Am Abend habe ich Nudeln mit einer Tomatensoße gekocht, die ich dann mit Stephan verspeist habe. Es ist zum Glück noch Soße übergeblieben, so dass ich auch noch was für morgen haben werde. Der Abend wird jetzt recht kurz, weil ich morgen schon früh aufstehen muss - um 5:26 wird mich das Handy wecken werden. Ich hoffe, dass ich nachher um 23 Uhr spätestens im Bett liege, damit ich morgen nicht ganz so arg müde bin.
Freitag, 12. Dezember 2008
Und dann klingelte der Wecker heute Morgen wirklich schon um 5:26 Uhr, denn um 5:56 Uhr ging dann die Elektritschka. Die Zeit reichte zum Glück noch für eine Tasse Pfefferminztee, damit meine Halsschmerzen auch den Chorgesang überstehen. Den Rest habe ich allerdings in der Elektritschka und in der Metro gefrühstückt. Ich hatte mir gestern Abend noch Brotscheiben und Käsescheiben geschnitten und mit einer Mandarine und einem Becher Joghurt in meiner Brotkiste verstaut. So habe ich es tatsächlich stressfrei zur Elektritschka geschafft. Wobei Vitali heute morgen große Augen gemacht hat im Anblick der großen Kiste. Ich glaube, dass ich noch nie eine solch große Brotdose hatte.
Die Göttliche Liturgie war übrigens nur für den ersten Kurs und fand nicht in der Kirche, sondern in einem Haus neben der Kirche statt, wo eine Art Kapelle zu finden ist, allerdings mit einem recht großen Baptisterium in Kreuzform - mit Treppenstufen und in Kreuzform. Das war nun wieder sehr interessant zu sehen. Nun wünsche ich mir insgeheim zu sehen, wie es zum Einsatz kommt. Die Göttliche Liturgie war dann in einer ganz besonderen Atmosphäre: Diakon Vater Alexej und zwei Priester - darunter Vater Nicolai - haben gedient. Die Kirche war dann nur von Kerzen erleuchtet - gerade so vielen, wie zum Lesen der Texte benötigt wurden. So war es ein wirklich wunderschöner Morgenanfang und Tageseinstieg. Und anschließend gab es in der Stalowaja ein Frühstück, das aber nicht auf meine übliche Verzehrmenge zugeschnitten war. So war ich froh, dass ich noch vor der Liturgie etwas gegessen habe.
Um 9 Uhr war dann die Vorlesung zum Alten Testament, in der mich dann die Müdigkeit übermannt hat, ich habe mich aber im Gegensatz zu anderen Studenten recht gut geschlagen. Die Vorlesung zum Neuen Testament im Anschluss ist überraschend ausgefallen, so dass ich mir in der Tat ein paar Sorgen um Vater Alexej mache, der sonst immer eine Vertretung schickt. Die freie Zeit habe ich genutzt, um Materialen für eine Hausarbeit zusammenzukaufen, die ich mir für das nächste Jahr bis zum Sommer vorgenommen habe und die ich mir gerne in Münster an der Universität anrechnen lassen möchte. Und ich bin sogar fündig geworden und habe einen interessanten biblischen Kommentar von Kirchenvätern und anderen Autoren vom 1.-8. Jahrhundert zum Markusevangelium gefunden. Da will ich bei nächster Gelegenheit mal drin lesen.

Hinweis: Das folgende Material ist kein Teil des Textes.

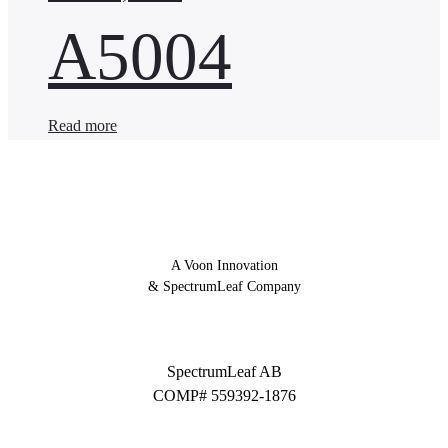
A5004
Read more
A Voon Innovation
& SpectrumLeaf Company
SpectrumLeaf AB
COMP# 559392-1876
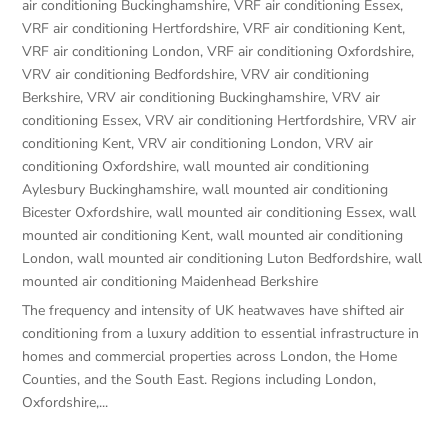
air conditioning Buckinghamshire
,
VRF air conditioning Essex
,
VRF air conditioning Hertfordshire
,
VRF air conditioning Kent
,
VRF air conditioning London
,
VRF air conditioning Oxfordshire
,
VRV air conditioning Bedfordshire
,
VRV air conditioning
Berkshire
,
VRV air conditioning Buckinghamshire
,
VRV air
conditioning Essex
,
VRV air conditioning Hertfordshire
,
VRV air
conditioning Kent
,
VRV air conditioning London
,
VRV air
conditioning Oxfordshire
,
wall mounted air conditioning
Aylesbury Buckinghamshire
,
wall mounted air conditioning
Bicester Oxfordshire
,
wall mounted air conditioning Essex
,
wall
mounted air conditioning Kent
,
wall mounted air conditioning
London
,
wall mounted air conditioning Luton Bedfordshire
,
wall
mounted air conditioning Maidenhead Berkshire
The frequency and intensity of UK heatwaves have shifted air
conditioning from a luxury addition to essential infrastructure in
homes and commercial properties across London, the Home
Counties, and the South East. Regions including London,
Oxfordshire,...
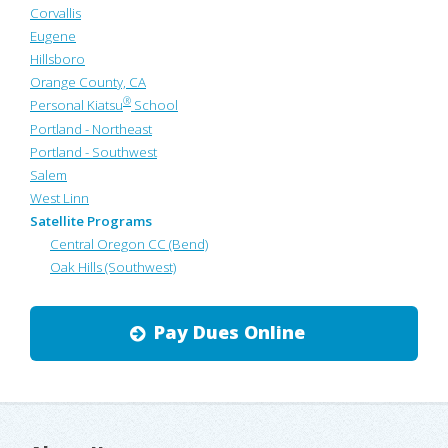
Corvallis
Eugene
Hillsboro
Orange County, CA
®
Personal Kiatsu
School
Portland - Northeast
Portland - Southwest
Salem
West Linn
Satellite Programs
Central Oregon CC (Bend)
Oak Hills (Southwest)
Pay Dues Online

Anschließend habe ich meinen freiwilligen Küchendienst schon eine Dreiviertelstunde eher angefangen - dieses Mal mit Möhren schälen. Meine Münsteraner Kommilitonen können sich gut vorstellen, wie das ausgesehen hat: Eigentlich habe ich jede Möhre einer ausführlichen Qualitätskontrolle unterzogen, so dass ich dann nach zwanzig Minuten, als wir zum Essen gerufen wurden, nicht mehr ganz so viel Hunger hatte. Und dann bin ich der üblichen Arbeit nachgegangen: Tassen waschen, Teller von Essensresten befreien und ich habe noch etwas im Saal die Tabletts abgewaschen und Tische abgeputzt. Als kleinen Lohn gab es dann heute für mich ein paar Gebäckstücke.

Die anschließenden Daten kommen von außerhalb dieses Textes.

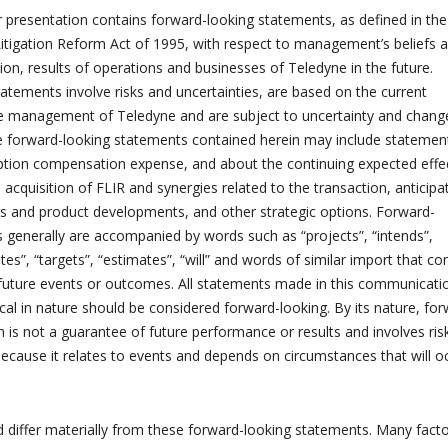
r presentation contains forward-looking statements, as defined in the
 Litigation Reform Act of 1995, with respect to management’s beliefs 
tion, results of operations and businesses of Teledyne in the future.
atements involve risks and uncertainties, are based on the current
he management of Teledyne and are subject to uncertainty and change
e forward-looking statements contained herein may include statemen
option compensation expense, and about the continuing expected effe
acquisition of FLIR and synergies related to the transaction, anticipa
es and product developments, and other strategic options. Forward-
 generally are accompanied by words such as “projects”, “intends”,
ates”, “targets”, “estimates”, “will” and words of similar import that c
 future events or outcomes. All statements made in this communicati
ical in nature should be considered forward-looking. By its nature, fo
n is not a guarantee of future performance or results and involves ris
because it relates to events and depends on circumstances that will o
ld differ materially from these forward-looking statements. Many fact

In der Chorstunde gab es dann eine Hiobsbotschaft: Morgen muss ich wieder zur gleichen Zeit aufstehen und wieder im Chor singen. Ich habe daraufhin fürchterlich vor mich hingeflucht und -geschimpft, so dass Anton ganz entsetzt geschaut hat. Ich hatte versehentlich Russisch gewählt. Aber ich weiß auch, dass ich morgen trotz des frühen Aufstehens wieder mit ganzem Herzen dabei sein werde und letztendlich dankbar bin, dass ich dabei bin. In der Chorstunde hatte unser Chor aber starke Probleme und er wollte längst nicht so, wie Vater Alexej46 es gerne gehabt hätte. Er hat ebenso wie ich entsetzlich geschimpft und geflucht. Ich denke, dass wir einfach alle zu müde waren. Zudem habe viele eine Erkältung, ich mit Halsschmerzen eingeschlossen, so dass wir manchmal nicht den richtigen Ton getroffen haben und alles viel länger als gewöhnlich gedauert hat.

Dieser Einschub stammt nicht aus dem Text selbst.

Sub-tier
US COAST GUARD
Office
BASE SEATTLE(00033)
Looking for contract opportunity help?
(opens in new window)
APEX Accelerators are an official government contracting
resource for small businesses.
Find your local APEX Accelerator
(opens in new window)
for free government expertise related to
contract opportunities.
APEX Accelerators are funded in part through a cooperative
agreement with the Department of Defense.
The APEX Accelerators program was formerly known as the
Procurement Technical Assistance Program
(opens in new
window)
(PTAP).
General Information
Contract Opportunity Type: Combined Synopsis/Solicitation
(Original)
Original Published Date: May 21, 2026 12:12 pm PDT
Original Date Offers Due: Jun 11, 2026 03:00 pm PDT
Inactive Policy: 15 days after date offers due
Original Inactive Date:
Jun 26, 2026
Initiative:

Anschließend habe ich mich noch mit der Lehrerin Katja und Elena zum Deutsch sprechen in Arkadija getroffen. Heute haben wir aber nur etwas über eine Stunde miteinander gesprochen, weil ich einfach viel zu müde war und nicht mehr richtig wollte und konnte. Und dann saß mir ja auch schon der nächste Tag im Nacken, der morgen auch um 5:26 Uhr beginnen wird.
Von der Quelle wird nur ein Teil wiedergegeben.